Negromonte ha sido abandonado por los suyos, que lo acusaron de haber distribuido dinero entre algunos parlamentarios del PP a cambio de respaldo político (contrariando a los caciques partidarios) para permanecer en el puesto. Ha sido abandonado por los demás ministros cuando se comprobó que parte sustancial del gordo presupuesto de su ministerio era desviada. Y sólo no ha sido abandonado por la presidenta, porque en realidad Dilma Rousseff jamás le tuvo aprecio alguno y encima de todo lo consideraba un mal gestor. Lo que sorprende es que, de todos los decapitados por corrupción, haya sido el que más resistió: casi seis meses en línea de fuego.

En cuanto a seguir respetando la norma de tratar cada ministerio como si fuese el feudo de determinado partido, ni modo. Si dependiese de su voluntad y de su decisión, Dilma dispensaría los servicios del PP, principalmente en una cartera poderosa como la de Ciudades (en 2012, el presupuesto del ministerio es de 22 mil millones de reales, algo así como 55 mil millones de pesos argentinos). Podría quizá ofrecer como compensación cualquiera de las demás 37 carteras que componen su multitudinario gabinete. Pero sería abrir campo para una disputa sangrienta entre su propio partido, el PT, y su más poderoso aliado, el PMDB. La salida ha sido preservar un feudo cuyo peso no corresponde al de un partido con 39 escaños en Diputados.

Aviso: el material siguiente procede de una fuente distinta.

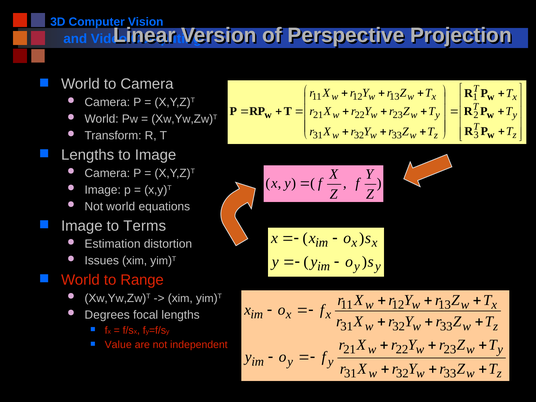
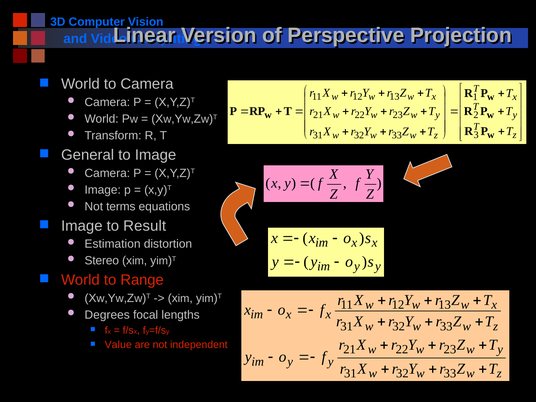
Lengths at (88, 155): Lengths -> General
Not world: world -> terms
Terms: Terms -> Result
Issues: Issues -> Stereo
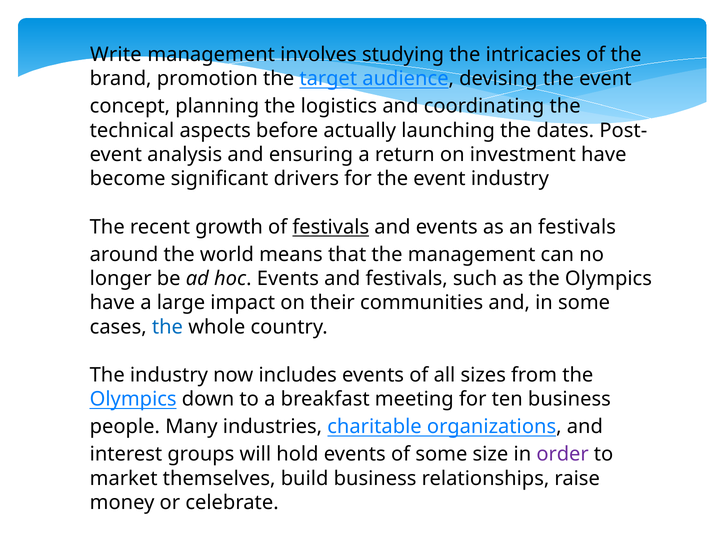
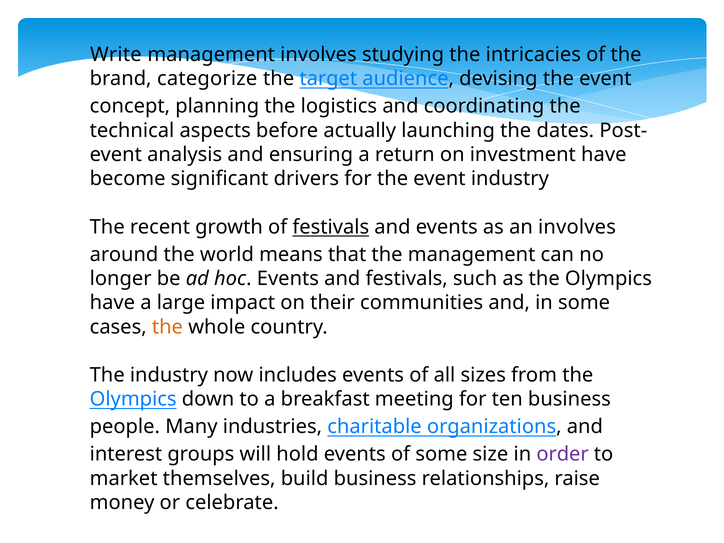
promotion: promotion -> categorize
an festivals: festivals -> involves
the at (167, 327) colour: blue -> orange
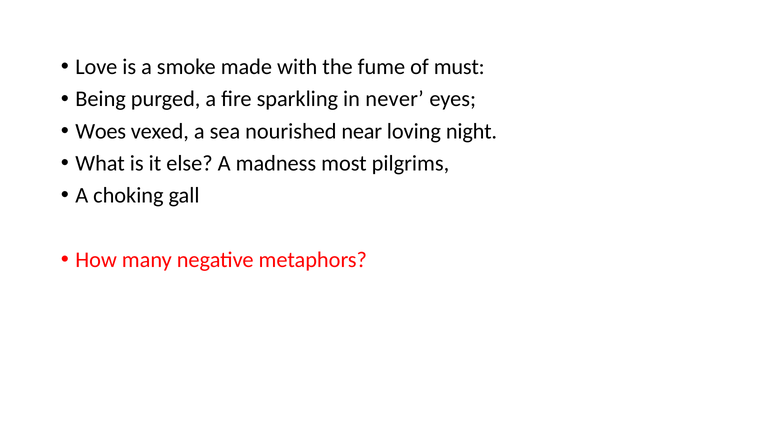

Más desconcertante es constatar que, en las filas del PP, el elegido por ella sería Marcio Fortes, quien ocupó la misma cartera con su antecesor, Lula da Silva. El PP se opuso, con un argumento que quizá sirva de motivo de orgullo para Fortes: cuando era ministro, no favoreció a la bancada parlamentaria de su partido.

A esta altura, lo que debería estar ocurriendo –al menos acorde con los vaticinios de hace algunos meses– sería una reforma radical en el gobierno de Dilma Rousseff. Parte sustancial de las 38 carteras heredadas del antecesor sería eliminada, ministerios serían fundidos para evitar superposición de funciones y presupuestos, nuevos nombramientos privilegiarían a técnicos o a políticos de comprobada capacidad administrativa, y Dilma finalmente podría mostrar un gobierno construido a su imagen y semejanza. De manera contundente, ella ha sido desaconsejada a llevar adelante esa idea. La convencieron los de su partido, los aliados, y el mismo Lula da Silva. Queda claro, una vez más, que en el escenario político las cosas son como son y no como deberían ser. Una cosa es lo que se quiere, y otra lo que se logra.

Dilma Rousseff tiene todas las condiciones para hacer un gobierno íntegro y eficaz, que mantenga la marcha de cambios profundos, concretos y acelerados inaugurada por su antecesor.

La presidenta admite que en su primer año los resultados quedaron muy por debajo de lo esperado. En 2012, quiere recuperar el tiempo perdido.

De haber sido así desde el principio, quizá Negromonte hubiese caído fulminado mucho antes. O quizá ni siquiera hubiese estrenado su traje de ministro.